De opkomende Hispanic lobby is vergelijkbaar in zijn geografische beperking. De kleine Joods-Amerikaanse bevolkingsgroep (ongeveer twee procent) heeft een hoge concentratie in New York, Los Angeles, Miami en een paar andere regio's.
De Israël-lobby is echter geen traditionele etnische stemmachine; het is primair een etnische donatiemachine. Als enige van de etno-politieke machines in de VS heeft de Israël lobby de technieken overgenomen van nationale lobbies die gebaseerd zijn op economische belangen (zowel die van de ondernemers als van de vakbonden) of sociale onderwerpen (de National Rifle Association, pro- en anti-abortusgroepen). De lobby gebruikt nationale donaties, vaak gestuurd via lokale organisaties als Tennesseans for Better Goverment en de Walters Construction Management Political Committee of Colorado om Congresleden in gebieden waar weinig joodse kiezers wonen te beïnvloeden.

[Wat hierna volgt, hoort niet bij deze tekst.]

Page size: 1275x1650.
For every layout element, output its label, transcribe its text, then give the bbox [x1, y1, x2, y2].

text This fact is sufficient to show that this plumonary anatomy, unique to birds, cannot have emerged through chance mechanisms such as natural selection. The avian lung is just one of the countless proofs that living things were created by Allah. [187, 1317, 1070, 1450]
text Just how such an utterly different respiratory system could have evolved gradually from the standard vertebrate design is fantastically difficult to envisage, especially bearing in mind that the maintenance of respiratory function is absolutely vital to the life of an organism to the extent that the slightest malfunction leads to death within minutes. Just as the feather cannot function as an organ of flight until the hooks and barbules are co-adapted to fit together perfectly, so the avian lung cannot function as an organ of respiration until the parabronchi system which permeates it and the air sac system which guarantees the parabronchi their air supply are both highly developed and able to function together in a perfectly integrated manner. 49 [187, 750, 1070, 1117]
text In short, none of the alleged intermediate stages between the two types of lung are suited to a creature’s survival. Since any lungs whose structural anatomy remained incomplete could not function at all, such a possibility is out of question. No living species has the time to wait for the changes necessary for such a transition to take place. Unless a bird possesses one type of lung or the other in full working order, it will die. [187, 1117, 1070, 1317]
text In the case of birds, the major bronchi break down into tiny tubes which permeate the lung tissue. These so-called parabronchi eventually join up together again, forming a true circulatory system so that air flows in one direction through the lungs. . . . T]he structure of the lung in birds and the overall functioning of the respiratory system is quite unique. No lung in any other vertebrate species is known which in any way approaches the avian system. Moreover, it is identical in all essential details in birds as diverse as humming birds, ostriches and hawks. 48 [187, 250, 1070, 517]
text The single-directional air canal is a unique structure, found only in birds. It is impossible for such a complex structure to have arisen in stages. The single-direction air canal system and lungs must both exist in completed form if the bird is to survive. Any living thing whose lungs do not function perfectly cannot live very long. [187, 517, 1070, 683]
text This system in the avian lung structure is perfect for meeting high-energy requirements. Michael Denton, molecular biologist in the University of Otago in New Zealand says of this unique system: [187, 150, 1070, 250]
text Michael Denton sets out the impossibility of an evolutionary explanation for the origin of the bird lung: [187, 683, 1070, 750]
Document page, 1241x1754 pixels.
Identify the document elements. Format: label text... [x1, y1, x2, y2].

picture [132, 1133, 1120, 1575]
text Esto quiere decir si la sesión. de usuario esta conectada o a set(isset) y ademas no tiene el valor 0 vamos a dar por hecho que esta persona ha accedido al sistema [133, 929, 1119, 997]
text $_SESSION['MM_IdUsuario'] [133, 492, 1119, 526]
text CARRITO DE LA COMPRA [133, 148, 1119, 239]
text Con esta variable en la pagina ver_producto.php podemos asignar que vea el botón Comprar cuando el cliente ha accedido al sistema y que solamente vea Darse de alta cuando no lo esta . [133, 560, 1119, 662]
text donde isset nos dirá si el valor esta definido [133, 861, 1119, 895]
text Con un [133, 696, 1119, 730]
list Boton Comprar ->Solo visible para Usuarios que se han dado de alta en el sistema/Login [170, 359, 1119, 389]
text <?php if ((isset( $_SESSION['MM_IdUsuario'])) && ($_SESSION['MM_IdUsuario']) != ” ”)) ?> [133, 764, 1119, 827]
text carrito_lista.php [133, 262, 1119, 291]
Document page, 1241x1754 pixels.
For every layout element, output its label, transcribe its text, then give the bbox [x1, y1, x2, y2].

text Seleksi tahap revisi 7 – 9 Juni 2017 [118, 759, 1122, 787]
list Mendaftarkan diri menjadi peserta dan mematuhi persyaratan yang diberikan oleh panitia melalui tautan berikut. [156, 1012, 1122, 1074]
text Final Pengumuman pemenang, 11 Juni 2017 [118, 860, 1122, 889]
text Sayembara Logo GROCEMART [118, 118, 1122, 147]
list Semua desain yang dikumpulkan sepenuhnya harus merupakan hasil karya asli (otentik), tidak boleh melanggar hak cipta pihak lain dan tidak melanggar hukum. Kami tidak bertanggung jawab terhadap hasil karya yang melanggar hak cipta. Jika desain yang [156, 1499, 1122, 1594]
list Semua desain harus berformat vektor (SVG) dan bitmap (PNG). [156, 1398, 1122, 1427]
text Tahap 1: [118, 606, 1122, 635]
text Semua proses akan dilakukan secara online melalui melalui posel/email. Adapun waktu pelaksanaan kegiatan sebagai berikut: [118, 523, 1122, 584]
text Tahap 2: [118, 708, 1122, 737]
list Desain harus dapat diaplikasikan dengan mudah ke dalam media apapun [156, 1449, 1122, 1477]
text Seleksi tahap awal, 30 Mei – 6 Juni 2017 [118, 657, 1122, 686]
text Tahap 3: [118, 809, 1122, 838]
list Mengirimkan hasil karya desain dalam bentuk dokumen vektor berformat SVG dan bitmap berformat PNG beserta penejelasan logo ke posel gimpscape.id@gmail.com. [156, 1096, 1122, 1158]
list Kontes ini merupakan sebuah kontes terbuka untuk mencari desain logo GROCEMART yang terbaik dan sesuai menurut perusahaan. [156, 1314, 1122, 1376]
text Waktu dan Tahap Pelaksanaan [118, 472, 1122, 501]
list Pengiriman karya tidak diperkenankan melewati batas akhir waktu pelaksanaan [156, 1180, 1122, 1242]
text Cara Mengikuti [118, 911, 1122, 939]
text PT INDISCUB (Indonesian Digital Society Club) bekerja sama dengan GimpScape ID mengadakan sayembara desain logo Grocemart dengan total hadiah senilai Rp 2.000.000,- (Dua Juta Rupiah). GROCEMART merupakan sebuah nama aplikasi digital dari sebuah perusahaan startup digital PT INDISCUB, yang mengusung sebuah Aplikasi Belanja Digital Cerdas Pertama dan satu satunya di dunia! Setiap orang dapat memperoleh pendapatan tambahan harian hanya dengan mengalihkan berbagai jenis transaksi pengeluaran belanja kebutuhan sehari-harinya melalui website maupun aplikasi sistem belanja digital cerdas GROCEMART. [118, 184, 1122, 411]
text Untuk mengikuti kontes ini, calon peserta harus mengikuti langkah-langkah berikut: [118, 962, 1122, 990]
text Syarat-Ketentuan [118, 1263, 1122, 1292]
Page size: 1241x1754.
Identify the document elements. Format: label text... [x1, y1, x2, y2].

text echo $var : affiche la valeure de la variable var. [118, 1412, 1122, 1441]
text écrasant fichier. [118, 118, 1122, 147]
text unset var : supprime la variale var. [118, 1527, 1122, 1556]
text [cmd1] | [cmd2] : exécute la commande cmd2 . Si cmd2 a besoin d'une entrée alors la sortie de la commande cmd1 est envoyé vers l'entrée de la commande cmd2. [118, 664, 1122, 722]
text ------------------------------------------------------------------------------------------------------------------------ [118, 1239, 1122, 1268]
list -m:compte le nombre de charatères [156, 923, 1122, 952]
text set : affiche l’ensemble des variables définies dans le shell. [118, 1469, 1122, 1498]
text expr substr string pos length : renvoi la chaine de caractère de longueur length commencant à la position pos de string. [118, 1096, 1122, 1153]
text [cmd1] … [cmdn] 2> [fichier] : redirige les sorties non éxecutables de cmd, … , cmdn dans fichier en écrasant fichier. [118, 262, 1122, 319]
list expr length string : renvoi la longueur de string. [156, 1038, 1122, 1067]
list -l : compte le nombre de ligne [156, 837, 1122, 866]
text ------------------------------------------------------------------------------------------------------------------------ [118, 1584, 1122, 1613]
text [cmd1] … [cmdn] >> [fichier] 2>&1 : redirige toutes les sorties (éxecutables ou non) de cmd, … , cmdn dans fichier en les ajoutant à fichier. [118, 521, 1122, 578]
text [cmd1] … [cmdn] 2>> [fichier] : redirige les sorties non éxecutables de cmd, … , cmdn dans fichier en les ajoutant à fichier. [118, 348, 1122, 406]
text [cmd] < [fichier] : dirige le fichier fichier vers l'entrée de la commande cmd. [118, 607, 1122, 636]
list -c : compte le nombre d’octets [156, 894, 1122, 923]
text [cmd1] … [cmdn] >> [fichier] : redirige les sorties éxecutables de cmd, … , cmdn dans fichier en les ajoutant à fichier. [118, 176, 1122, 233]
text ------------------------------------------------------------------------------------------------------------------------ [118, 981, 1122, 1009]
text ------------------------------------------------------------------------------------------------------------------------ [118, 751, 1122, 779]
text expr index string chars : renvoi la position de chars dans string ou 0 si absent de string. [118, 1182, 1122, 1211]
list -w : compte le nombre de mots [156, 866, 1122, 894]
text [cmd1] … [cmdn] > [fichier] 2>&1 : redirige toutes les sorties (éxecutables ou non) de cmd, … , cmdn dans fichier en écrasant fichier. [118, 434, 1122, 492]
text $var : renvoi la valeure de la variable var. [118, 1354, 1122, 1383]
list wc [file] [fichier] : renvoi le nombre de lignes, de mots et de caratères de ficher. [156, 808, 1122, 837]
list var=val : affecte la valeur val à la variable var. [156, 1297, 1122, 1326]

Stephen Steinlight beschrijft in een essay voor het Centre for Immigration Studies hoe de Israël-lobby donaties gebruikt om gekozen vertegenwoordigers te beïnvloeden: ‘Totdat er een herziening is van de campagnefinanciering ... zal de rijkdom van de joodse gemeenschap significante voordelen geven.
We zullen leden van het Congres paaien en gepaaid worden. Die macht wordt uitgeoefend binnen het politieke systeem op alle niveaus door middel van soft money en vooral het verschaffen van out-ofstate - fondsen aan kandidaten die zich pro-Israël opstellen.' Steinlight voegt daaraan toe: ‘Nog een hele generatie zal de joodse gemeenschap kunnen verdelen en heersen, en selectieve coalities die onze agenda ondersteunen aan kunnen gaan.' De macht van de Israël-lobby wordt niet alleen uitgeoefend met campagnebijdragen, maar ook door invloed op overheidsbenoemingen. Tot voor kort verschilden de Democraten en de Republikeinen in hun houding tegenover de lobby, maar nu worden beide partijen er significant door beïnvloed.